Cresceu e morreu no mesmo instante. Foi assim que Ruben compreendeu a vida do seu gato, que morrera hoje aos 10 de idade. Todos aqueles anos parecem ter sido um instante. Parece que foi ontem o dia em tinha o pequeno gato fechado nas suas mãos de modo a torná-lo cárcere do seu carinho e adicto ao seu calor.
Morreu hoje, 10 anos e 26 dias depois de ter sido atirado para este espaço. Ruben chora. Nunca nada nem ninguém lhe tinha morrido durante os seus 16 anos de vida. As lágrimas caíam da sua face, tal como se de uma fonte de água cristalina se tratasse. O seu soluçar era ritmado, tambor de vida vibrando no interior do seu corpo. A ideia da morte corre-lhe pelas veias deixando uma sensação de desespero por onde passa. Ruben rende-se ao desespero e considera a hipótese de arrancar o peito para aliviar a dor. Deus ausentou-se. Resta nele a dura existência da perda.
O gato está estendido na sua alcofa, um corpo sem vida coberto de pêlo. É bela a imagem de um corpo que deixou de possuir vida tornando-se apenas mais um dos objectos inanimados do mundo.

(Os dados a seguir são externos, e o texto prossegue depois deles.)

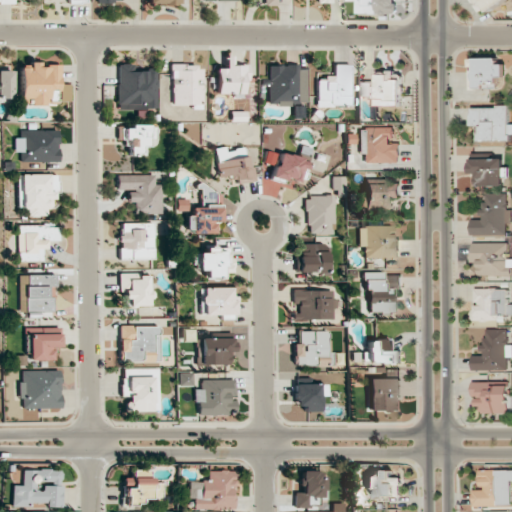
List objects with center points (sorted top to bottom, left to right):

Ruben não consegue ver isso, o seu olhar não se consegue libertar da memória, que lhe traz, para castigo do seu coração, as imagens e sensações dos momentos passados em conjunto.
Ruben não aguenta mais, deita-se na cama e enrola-se na tentativa de controlar a dor que lhe domina o peito. As unhas estão cravadas na pouca carne que possui nas pernas e as lágrimas correm num fio consistente. Ele sente-se a transformar em algo de horrível. Sente que um novo ser aparece no seu interior, algo de novo, mas ao mesmo tempo antigo. Uma mutação.
Num salto ele levanta-se da cama e coloca-se em frente ao corpo morto. Algo o força a pegar no gato, ele não tem a certeza do que o está a impulsionar, mas sente-se poderoso de uma forma que nunca antes tinha sentido. Neste momento ele é livre de incertezas, o que quer é o que faz, deixou de existir margem para dúvidas ou hesitações. Desta forma, tudo o que faz é inteiro e transborda de certezas.
De um rasgo, pega no gato e, movido pela vingança, segura-lhe em cada uma das patas superiores, num instante, cerra os dentes e de um só movimento rasga o animal em dois. Numa mão, fica uma das patas do gato, na outra, encontra-se o restante corpo. Ele demora-se a observar a ruptura que tinha forçado, os delicados pormenores daquela separação. Mas isso não era suficiente, ele queria mais. Ele queria ver mais, ele queria mais vingança. Ruben encontra-se possuído por uma raiva incontrolável, o gato não tinha o direito de morrer e de o deixar naquele estado.
Um estrondo surdo fez estremecer o quarto e encheu todos os recantos com loucura. Ruben abriu os olhos e olhou para o relógio, passam 5 minutos das 8 horas da manhã. Olhou para o lado esquerdo da cama e viu o gato a dormir tranquilamente, reparou, então, que se tinha perdido novamente no sonho real do existir.